Wally Niemasik dies at age 64. Memorial service set for Dec. 21 at Stanford Memorial Church
Walter Niemasik, Jr. (“Wally”), of Atherton, died on December 7, 2012 at age 64 from pancreatic cancer, surrounded by his family. A memorial service at Stanford Memorial Church will celebrate Wally’s life on Friday, December 21 at 2:00 pm.
Wally was born in New York and was raised in Storrs, Connecticut. He met Julie Ann Kaufman while teaching water-skiing at a girls’ summer camp in Maine, leading to a phenomenal marriage of 37 years.
After graduating from Wesleyan University and Georgetown University Law Center, Wally practiced antitrust law. But finding his clients’ businesses more interesting than their legal problems, he decided to retrain. In 1980, Wally and Julie moved to California to attend the Stanford Graduate School of Business together, as the “class couple”. Wally pursued a career in investment management, founding a small firm at exactly the wrong time for his investment strategy. In 1986, he joined Concord Capital, and in 1989 joined Snyder Capital Management, where he rose to the position of Chairman/CEO.

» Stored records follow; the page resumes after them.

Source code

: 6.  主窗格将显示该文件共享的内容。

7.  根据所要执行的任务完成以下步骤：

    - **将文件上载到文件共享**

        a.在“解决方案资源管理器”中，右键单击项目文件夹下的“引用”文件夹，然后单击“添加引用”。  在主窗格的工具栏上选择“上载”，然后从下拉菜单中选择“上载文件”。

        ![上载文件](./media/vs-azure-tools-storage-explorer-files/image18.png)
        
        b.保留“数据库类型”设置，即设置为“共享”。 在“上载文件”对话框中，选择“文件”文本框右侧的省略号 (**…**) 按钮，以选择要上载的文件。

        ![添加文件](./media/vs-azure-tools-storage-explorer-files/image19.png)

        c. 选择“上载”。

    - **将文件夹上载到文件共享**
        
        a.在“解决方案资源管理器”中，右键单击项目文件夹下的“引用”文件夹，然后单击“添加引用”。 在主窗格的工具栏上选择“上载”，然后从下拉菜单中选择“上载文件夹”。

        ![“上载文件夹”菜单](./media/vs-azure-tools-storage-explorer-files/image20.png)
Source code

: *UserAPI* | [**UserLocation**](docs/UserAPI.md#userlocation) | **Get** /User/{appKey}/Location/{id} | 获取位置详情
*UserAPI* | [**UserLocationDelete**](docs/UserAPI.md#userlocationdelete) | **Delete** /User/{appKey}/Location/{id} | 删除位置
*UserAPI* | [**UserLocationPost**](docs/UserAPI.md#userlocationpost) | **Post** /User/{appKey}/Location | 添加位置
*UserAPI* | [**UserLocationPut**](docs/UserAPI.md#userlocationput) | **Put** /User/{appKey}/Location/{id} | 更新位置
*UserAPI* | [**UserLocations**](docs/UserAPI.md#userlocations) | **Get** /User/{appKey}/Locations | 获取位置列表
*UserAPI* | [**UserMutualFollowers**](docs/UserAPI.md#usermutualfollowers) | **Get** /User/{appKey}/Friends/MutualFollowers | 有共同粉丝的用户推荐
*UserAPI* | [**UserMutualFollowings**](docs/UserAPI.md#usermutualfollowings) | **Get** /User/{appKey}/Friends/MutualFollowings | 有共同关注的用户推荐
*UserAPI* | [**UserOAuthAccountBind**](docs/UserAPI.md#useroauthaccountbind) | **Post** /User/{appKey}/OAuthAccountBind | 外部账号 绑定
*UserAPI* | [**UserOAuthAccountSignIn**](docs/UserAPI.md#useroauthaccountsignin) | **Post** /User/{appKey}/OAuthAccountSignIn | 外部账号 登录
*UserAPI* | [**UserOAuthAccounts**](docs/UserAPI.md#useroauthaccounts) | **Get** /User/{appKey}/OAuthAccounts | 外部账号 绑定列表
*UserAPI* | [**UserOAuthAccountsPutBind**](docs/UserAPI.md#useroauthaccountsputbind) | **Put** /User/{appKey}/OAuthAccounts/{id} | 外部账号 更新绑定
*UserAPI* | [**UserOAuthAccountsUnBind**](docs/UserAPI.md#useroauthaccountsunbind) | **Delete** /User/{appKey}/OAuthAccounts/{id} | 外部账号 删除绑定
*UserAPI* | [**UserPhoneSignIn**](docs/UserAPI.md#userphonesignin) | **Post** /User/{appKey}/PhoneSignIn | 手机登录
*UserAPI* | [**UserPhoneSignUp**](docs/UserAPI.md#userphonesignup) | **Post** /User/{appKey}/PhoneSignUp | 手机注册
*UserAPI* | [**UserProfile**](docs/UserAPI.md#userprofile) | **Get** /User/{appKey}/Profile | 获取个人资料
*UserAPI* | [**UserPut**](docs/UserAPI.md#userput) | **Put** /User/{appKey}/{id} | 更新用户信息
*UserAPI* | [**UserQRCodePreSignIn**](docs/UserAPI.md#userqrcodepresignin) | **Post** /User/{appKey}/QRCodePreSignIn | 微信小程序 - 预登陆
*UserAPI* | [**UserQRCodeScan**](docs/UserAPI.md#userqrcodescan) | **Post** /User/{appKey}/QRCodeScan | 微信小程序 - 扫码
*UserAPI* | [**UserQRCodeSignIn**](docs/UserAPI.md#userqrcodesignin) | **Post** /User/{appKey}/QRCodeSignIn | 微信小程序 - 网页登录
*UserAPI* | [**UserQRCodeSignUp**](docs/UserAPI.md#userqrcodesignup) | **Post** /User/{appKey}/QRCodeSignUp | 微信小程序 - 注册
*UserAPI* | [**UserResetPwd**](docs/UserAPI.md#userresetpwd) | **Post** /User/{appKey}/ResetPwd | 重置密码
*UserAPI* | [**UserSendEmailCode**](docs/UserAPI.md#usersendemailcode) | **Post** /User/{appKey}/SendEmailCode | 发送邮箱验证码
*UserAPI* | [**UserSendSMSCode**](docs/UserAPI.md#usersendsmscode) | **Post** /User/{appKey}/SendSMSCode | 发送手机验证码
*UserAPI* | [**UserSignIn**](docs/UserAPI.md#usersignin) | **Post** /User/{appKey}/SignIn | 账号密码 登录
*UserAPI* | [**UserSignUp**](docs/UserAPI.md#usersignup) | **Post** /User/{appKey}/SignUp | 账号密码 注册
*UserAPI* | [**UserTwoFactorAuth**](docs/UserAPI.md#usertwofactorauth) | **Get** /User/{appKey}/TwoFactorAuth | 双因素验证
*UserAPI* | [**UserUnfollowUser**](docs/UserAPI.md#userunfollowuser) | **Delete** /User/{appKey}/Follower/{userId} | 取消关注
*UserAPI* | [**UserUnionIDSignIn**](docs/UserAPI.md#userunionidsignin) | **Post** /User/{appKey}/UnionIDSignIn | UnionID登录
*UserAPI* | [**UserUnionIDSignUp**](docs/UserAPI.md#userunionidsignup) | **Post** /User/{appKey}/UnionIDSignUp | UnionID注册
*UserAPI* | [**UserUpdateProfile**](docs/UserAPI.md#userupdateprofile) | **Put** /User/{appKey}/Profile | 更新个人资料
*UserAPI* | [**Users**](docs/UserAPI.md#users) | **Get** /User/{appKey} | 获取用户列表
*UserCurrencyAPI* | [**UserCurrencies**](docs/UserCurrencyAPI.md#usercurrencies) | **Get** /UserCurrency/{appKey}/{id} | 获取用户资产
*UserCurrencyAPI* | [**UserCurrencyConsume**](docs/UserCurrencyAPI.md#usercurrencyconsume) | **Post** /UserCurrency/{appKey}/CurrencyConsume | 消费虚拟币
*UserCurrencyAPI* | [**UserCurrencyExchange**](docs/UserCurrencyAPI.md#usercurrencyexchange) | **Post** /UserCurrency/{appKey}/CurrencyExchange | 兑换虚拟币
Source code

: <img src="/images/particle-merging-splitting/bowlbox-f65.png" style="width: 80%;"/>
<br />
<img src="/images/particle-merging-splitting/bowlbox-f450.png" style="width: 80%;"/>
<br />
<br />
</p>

Wally was also an active volunteer. He served the Stanford GSB as class agent, mentor to students, and admissions interviewer, and he and Julie received the Governors’ Award from Stanford Associates in 2012 in recognition of their long-time volunteering. In October 2012, TheatreWorks, the regional theatre, honored Wally and Julie for their many years of volunteer efforts. Wally was also active at St. Raymond’s Church in Menlo Park, where he served on the Parish Council from 2001 to 2007.
After his cancer diagnosis in February 2011, Wally was asked to join the Patient Advisory Council at Stanford Medical Center. In addition, he derived great satisfaction from advising pancreatic cancer patients, locally and around the country.
Wally was especially loved for his humility, his self-deprecating humor, his fondness for playing tennis and shopping at Costco, and his unusually strong attachment to the ’88 Camry he drove for over 20 years. He surprised himself by his love of travel to all parts of the world, after having spent his entire childhood within 30 miles of home.
Wally is survived by his wife Julie, sons Jamie (spouse Erin Ebbel Niemasik) and Thomas, and brothers William and Joseph.